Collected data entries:
■ ■ ■

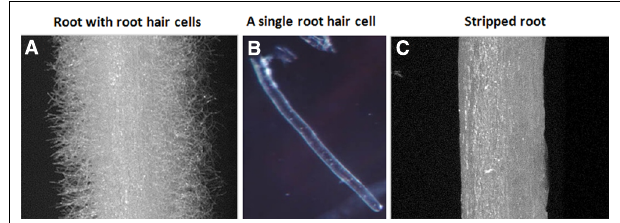
FIGURE 1 | Soybean root hairs and stripped roots. (A) Root with root hairs, (B) A representative of single cell root hair and (C) stripped roots (i.e., root hairs removed from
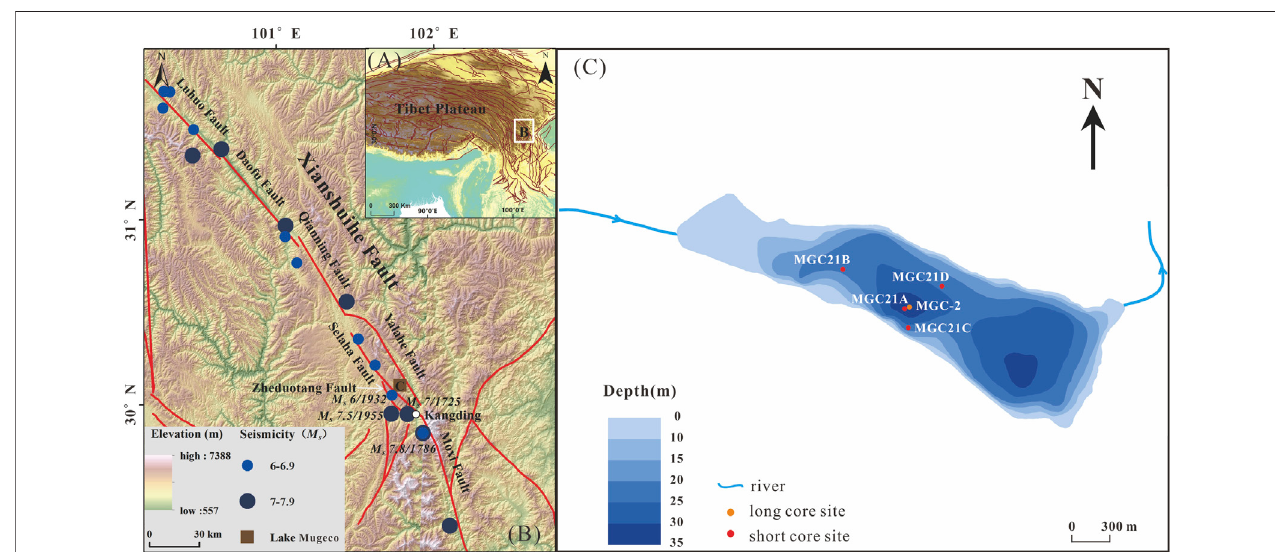
FIGURE 1 | Location of the study area. Location of the Xianshuihe fault in TP (A) . Seven fault segments and historical earthquakes along the fault (B) . Bathymetric map of Lake Mugeco and the location of sediment cores (C) .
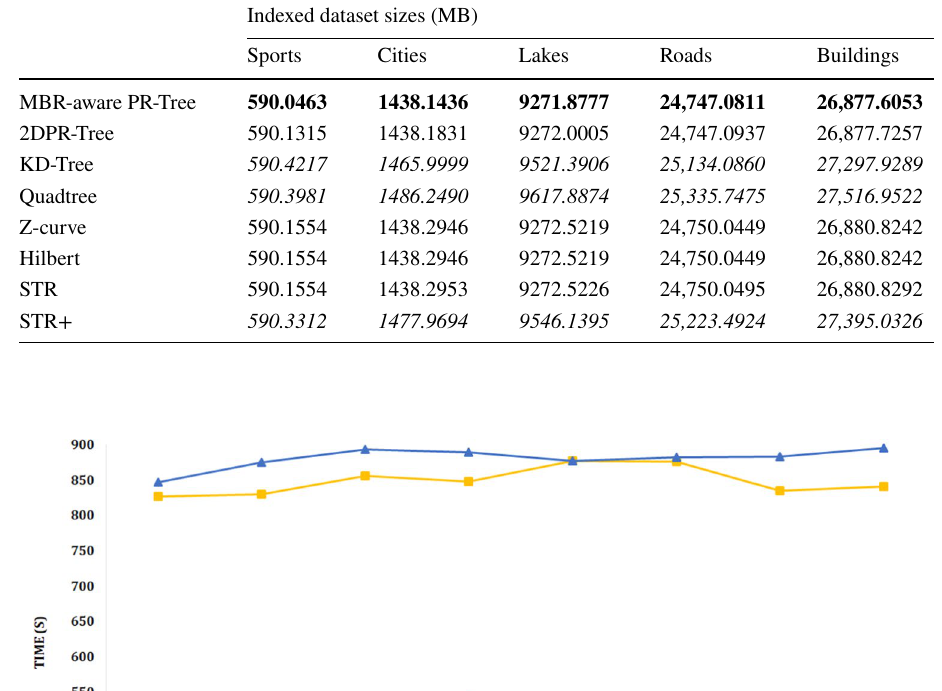
Table 2 Indexed datasets sizes in MB for different techniques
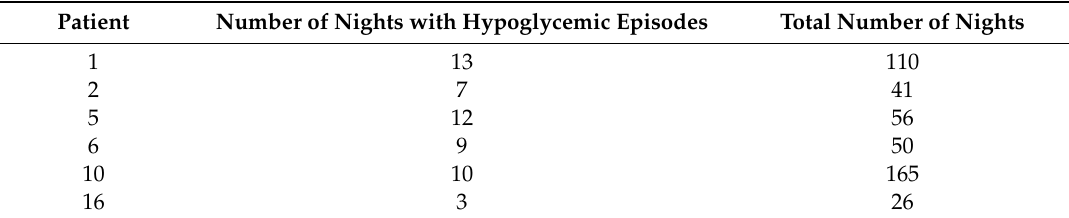
Table 5. Number of nights with at least one hypoglycemic episode compared to the total number of nights.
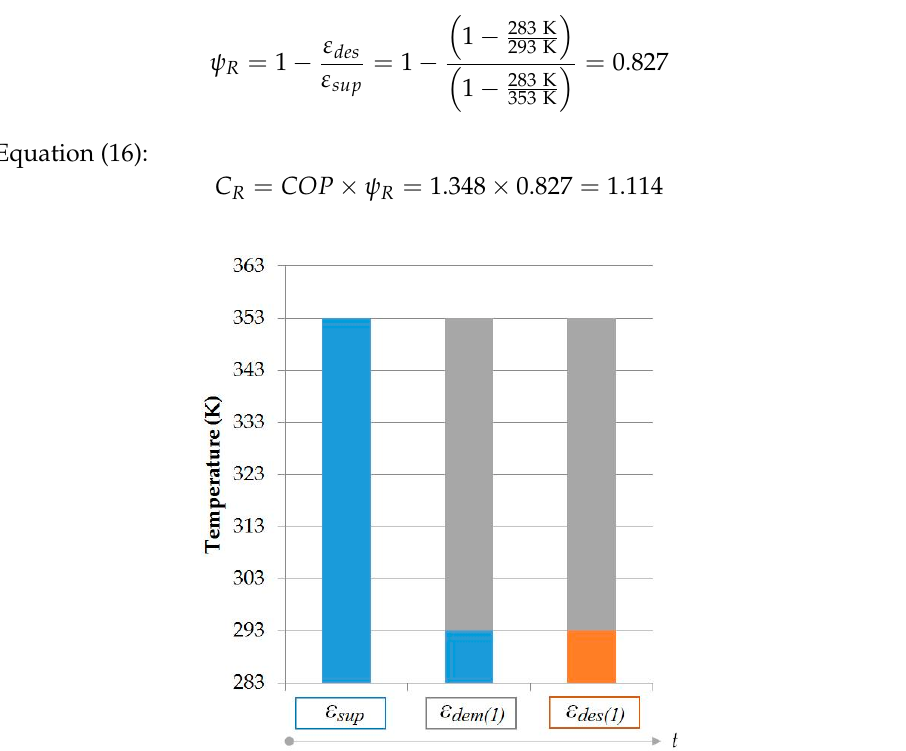
Figure 19. Exergy Flow Bars for the Circular Geothermal Option.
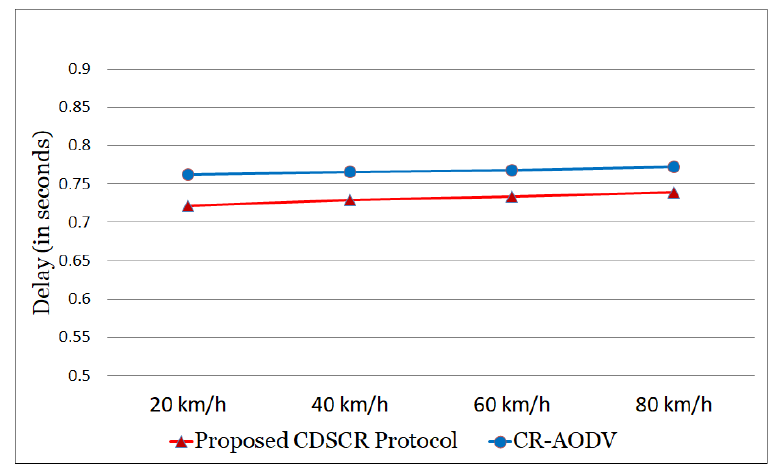
Figure 12. Delay (in second) versus node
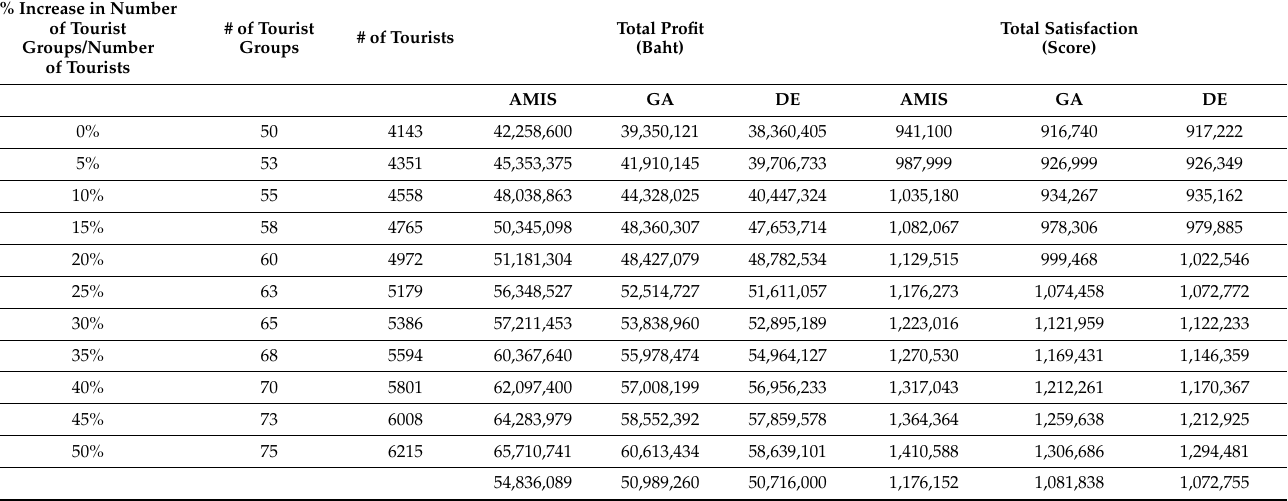
Table 11. Profit and total satisfaction of the proposed methods using different levels of number of tourists.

■ ■ ■

EXERCISE DIRECTIONS: Output all of the data exactly. Skip the pictures.

EXPECTED ANSWER:
FIGURE 1 | Soybean root hairs and stripped roots. (A) Root with root hairs, (B) A representative of single cell root hair and (C) stripped roots (i.e., root hairs removed from
FIGURE 1 | Location of the study area. Location of the Xianshuihe fault in TP (A) . Seven fault segments and historical earthquakes along the fault (B) . Bathymetric map of Lake Mugeco and the location of sediment cores (C) .
Table 2 Indexed datasets sizes in MB for different techniques
Table 5. Number of nights with at least one hypoglycemic episode compared to the total number of nights.
Figure 19. Exergy Flow Bars for the Circular Geothermal Option.
Figure 12. Delay (in second) versus node
Table 11. Profit and total satisfaction of the proposed methods using different levels of number of tourists.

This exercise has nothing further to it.